Now, whatever it is you have imagined—all the you-ness of you—gather it up in your mind.  And toss it all away.  Give it up.  Let go of your hold on everything that makes you you.

Scary, a bit?

This morning we have a gospel story that talks about that process—about giving up the things we think are so essential to our identity, the things we think we need to be ourselves.  This morning, we have a gospel story that asks us to take this really big kind of risk.

The story is Matthew’s version of how Jesus was born.  It’s different from the version we hear on Christmas Eve.  All of that stuff about the journey to Bethlehem and the angels and the shepherds—Matthew doesn’t tell us that part of that story.  He doesn’t talk about Mary hardly at all.  Matthew is interested in Joseph’s story.

And it’s kind of a scary story, if you understand it.  Joseph was betrothed to Mary, which is kind of like being engaged, except a lot more serious than being engaged is now.  Betrothal was a legal contract.  Basically, it meant that Joseph and Mary were already married—they just had to have a party and move in together.   Everything was all set for them to become the people they had planned on being and the people they thought they would become.

And then.  And then Mary is pregnant.  And Joseph knows this is not his baby.  And so clearly he is not going to become the happily married man he thought he was going to become and they are not going to be the happy couple he thought they would be.   And legally Joseph has two choices at this point: he can punish Mary by having people throw stones at her until she dies.  Or he can quietly say she’s not going to be his wife any more.

Both of the choices are pretty lousy.   But Joseph does the kind thing and doesn’t condemn Mary to death and just decides that they will get divorced.  It’s not going to be happy, but at least Joseph goes back to being who he was before.  Matthew calls him a “righteous man.”  He does things they way they are supposed to be done.

And then.

And then there is this invitation from God.  The angel shows up and asks Joseph to marry Mary anyway.  To do this thing that will make the righteous man look kind of scandalous.  To take his peace of mind and swap it out for constant questioning.  To take the most basic assumptions about who he is supposed to be, and put them aside.  To let go.

Could you do it?  I’m not always sure I could.  To take the things that are most important about me—the relationships that matter, the professional accomplishments, the economic security, even the physical well-being—and—open my hand.  Let go.  Put them aside.

But this is the invitation that God makes here before Christmas.  If we are going to welcome Jesus into our lives, we have to be willing to let go of a whole lot of other things.  We don’t always know which things.  They might be some of the most precious parts of who we are.  But whether they are incidental or essential, they are still secondary to Jesus.
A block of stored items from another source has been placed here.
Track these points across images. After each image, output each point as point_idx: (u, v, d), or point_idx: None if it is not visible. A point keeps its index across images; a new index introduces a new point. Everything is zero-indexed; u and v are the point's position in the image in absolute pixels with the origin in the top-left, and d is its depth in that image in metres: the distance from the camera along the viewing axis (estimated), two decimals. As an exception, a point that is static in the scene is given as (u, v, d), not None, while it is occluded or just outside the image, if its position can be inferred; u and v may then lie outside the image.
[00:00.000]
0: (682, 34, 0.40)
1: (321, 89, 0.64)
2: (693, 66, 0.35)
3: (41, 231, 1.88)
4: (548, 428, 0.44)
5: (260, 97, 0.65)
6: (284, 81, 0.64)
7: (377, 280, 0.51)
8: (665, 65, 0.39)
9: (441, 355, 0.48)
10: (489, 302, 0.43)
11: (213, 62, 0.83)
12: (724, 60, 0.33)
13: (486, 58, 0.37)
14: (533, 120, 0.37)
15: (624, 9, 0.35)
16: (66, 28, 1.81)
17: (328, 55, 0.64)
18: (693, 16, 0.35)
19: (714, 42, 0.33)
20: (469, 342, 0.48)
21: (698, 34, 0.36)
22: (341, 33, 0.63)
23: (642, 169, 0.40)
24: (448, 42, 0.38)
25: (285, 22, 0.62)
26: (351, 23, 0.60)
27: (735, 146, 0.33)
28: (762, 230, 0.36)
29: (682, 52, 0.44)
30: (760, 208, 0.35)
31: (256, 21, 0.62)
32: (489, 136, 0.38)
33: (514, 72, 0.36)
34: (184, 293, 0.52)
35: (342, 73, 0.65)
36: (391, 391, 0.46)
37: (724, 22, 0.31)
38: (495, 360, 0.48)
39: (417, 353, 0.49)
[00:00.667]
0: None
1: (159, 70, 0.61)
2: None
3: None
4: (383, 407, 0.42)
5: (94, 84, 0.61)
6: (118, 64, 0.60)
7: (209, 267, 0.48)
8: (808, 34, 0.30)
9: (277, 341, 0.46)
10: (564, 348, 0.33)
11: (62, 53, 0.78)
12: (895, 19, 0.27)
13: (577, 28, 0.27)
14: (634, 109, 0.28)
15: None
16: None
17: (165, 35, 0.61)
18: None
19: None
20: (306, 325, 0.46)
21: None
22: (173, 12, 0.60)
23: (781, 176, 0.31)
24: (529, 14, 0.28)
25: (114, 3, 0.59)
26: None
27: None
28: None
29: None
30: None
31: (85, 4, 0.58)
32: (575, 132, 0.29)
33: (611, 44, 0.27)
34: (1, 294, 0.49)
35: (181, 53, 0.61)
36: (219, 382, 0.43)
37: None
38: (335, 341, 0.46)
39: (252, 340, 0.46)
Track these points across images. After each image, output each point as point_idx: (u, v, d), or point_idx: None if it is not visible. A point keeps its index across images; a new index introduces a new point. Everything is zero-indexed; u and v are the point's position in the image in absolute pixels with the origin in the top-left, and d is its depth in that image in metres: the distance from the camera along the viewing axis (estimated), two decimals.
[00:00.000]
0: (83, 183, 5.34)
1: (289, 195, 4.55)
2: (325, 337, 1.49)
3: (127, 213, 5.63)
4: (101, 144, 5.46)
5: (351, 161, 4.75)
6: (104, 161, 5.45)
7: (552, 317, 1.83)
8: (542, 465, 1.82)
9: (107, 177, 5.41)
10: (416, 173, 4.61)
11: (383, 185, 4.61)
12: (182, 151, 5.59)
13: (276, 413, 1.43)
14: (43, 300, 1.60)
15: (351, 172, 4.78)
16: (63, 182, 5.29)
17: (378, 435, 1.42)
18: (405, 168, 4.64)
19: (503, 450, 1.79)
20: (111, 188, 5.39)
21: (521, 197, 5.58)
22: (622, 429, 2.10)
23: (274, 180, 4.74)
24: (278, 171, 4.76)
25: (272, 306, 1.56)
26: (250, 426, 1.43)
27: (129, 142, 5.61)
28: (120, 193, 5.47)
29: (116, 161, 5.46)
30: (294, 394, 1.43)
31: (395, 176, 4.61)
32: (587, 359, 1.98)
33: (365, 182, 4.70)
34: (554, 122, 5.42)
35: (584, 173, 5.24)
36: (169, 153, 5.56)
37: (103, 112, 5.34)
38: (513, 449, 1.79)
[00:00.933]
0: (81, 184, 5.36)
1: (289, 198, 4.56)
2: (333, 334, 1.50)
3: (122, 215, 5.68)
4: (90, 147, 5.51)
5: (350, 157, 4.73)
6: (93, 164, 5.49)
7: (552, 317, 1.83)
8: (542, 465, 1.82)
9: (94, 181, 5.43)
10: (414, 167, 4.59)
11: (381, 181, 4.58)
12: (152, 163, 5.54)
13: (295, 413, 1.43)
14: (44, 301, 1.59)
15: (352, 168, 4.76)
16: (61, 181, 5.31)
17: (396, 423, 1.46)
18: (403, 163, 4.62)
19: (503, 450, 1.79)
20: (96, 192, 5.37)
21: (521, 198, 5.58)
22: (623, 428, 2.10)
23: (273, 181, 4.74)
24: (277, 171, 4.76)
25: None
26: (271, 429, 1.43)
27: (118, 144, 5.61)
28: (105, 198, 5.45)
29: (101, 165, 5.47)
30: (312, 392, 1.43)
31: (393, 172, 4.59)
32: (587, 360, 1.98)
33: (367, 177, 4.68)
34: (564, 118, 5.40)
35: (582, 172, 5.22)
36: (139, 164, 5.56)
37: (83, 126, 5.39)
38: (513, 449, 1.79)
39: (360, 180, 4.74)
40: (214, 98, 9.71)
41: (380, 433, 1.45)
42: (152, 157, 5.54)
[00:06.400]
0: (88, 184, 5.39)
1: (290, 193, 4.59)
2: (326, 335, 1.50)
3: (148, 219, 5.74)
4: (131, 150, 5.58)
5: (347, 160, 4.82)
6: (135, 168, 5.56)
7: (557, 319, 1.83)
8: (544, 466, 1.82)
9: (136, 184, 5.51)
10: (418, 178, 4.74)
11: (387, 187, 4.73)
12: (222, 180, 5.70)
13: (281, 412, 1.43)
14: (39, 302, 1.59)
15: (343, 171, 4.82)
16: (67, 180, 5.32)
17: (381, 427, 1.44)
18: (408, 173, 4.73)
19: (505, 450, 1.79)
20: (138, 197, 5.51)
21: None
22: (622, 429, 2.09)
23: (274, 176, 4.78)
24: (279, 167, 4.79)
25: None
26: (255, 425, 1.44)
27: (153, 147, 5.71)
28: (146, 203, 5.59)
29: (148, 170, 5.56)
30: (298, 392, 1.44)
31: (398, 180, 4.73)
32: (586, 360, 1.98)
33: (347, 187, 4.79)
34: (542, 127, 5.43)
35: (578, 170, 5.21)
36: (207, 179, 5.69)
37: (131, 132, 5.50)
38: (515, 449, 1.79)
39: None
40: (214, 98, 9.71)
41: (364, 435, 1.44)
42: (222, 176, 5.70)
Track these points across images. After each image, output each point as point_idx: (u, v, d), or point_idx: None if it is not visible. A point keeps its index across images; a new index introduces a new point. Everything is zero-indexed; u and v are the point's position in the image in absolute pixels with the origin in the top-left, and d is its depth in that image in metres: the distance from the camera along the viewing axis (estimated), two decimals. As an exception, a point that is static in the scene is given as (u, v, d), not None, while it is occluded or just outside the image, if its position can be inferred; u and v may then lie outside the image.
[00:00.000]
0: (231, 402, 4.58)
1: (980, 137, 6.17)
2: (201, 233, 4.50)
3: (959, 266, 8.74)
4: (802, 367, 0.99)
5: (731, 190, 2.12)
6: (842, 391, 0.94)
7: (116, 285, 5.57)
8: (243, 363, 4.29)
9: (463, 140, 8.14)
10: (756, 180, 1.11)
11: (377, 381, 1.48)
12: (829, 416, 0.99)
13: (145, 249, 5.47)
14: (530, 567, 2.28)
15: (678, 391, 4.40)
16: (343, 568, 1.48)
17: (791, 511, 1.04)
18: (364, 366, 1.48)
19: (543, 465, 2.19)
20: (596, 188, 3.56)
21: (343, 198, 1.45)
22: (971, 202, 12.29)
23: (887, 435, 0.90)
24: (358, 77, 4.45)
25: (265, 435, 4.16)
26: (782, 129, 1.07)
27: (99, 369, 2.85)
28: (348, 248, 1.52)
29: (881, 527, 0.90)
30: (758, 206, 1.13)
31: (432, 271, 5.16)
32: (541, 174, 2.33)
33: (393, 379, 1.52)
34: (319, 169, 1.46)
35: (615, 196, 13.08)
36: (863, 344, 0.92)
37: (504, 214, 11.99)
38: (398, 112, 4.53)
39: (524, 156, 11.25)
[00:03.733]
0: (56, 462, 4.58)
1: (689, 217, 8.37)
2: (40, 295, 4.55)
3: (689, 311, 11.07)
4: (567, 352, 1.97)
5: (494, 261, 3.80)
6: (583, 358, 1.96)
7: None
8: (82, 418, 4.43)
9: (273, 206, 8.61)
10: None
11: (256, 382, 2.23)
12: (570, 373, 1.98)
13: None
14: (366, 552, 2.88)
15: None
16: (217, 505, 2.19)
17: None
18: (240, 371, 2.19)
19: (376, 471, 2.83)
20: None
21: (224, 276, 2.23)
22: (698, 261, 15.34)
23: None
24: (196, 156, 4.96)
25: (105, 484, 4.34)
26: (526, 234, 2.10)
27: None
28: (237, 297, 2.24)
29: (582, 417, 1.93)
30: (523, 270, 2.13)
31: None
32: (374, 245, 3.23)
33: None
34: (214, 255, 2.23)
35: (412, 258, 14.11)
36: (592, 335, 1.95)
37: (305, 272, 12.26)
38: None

And that’s a big, big challenge.

God needs us to be willing to put Jesus ahead of just about everything else in our lives.  There’s not always a contradiction—most of the time, in fact, the things that are most important to us are important because God has made them that way.  It’s a good thing, say, to care about family.  But.  And.  This gospel story reminds us that even when we think we’ve got everything tidied up and figured out, God sometimes needs us to loosen our hold and allow something strange and extraordinary and counterintuitive and really, really risky.

It’s an important thing to remember, but it seems especially important in this week.  Because [grown ups] if you are paying attention to the prevailing messages of culture, you will hear that this is the week to get everything finished, and everything neatened up, that this is when we get our houses decorated and our cards with perfect pictures sent off and the gifts wrap until it all looks like something out of a magazine.  Christmas means tradition; it means being the most perfect version of who we have always been.

Don’t pay attention to culture.  Pay attention to the bible instead.  Pay attention to Matthew, who tells us that Christmas is not about getting it all together, but is in fact about letting it all fall apart.   What God asks most of Joseph, or Mary, or any of us in this time is the willingness to welcome in the strangest of strangers, the total surprise that is Jesus’ inconvenient presence among us.  Inconvenient, and yet so much more precious than anything we already know or have.

Giving up the things that matter most.  It’s a scary idea.  But then think of what God offers us: love that matters more than anything we already know or imagine.  Brothers and sisters, it’s worth the risk.  Let go of what you think you need, and open your heart to what God challenges and invites you into.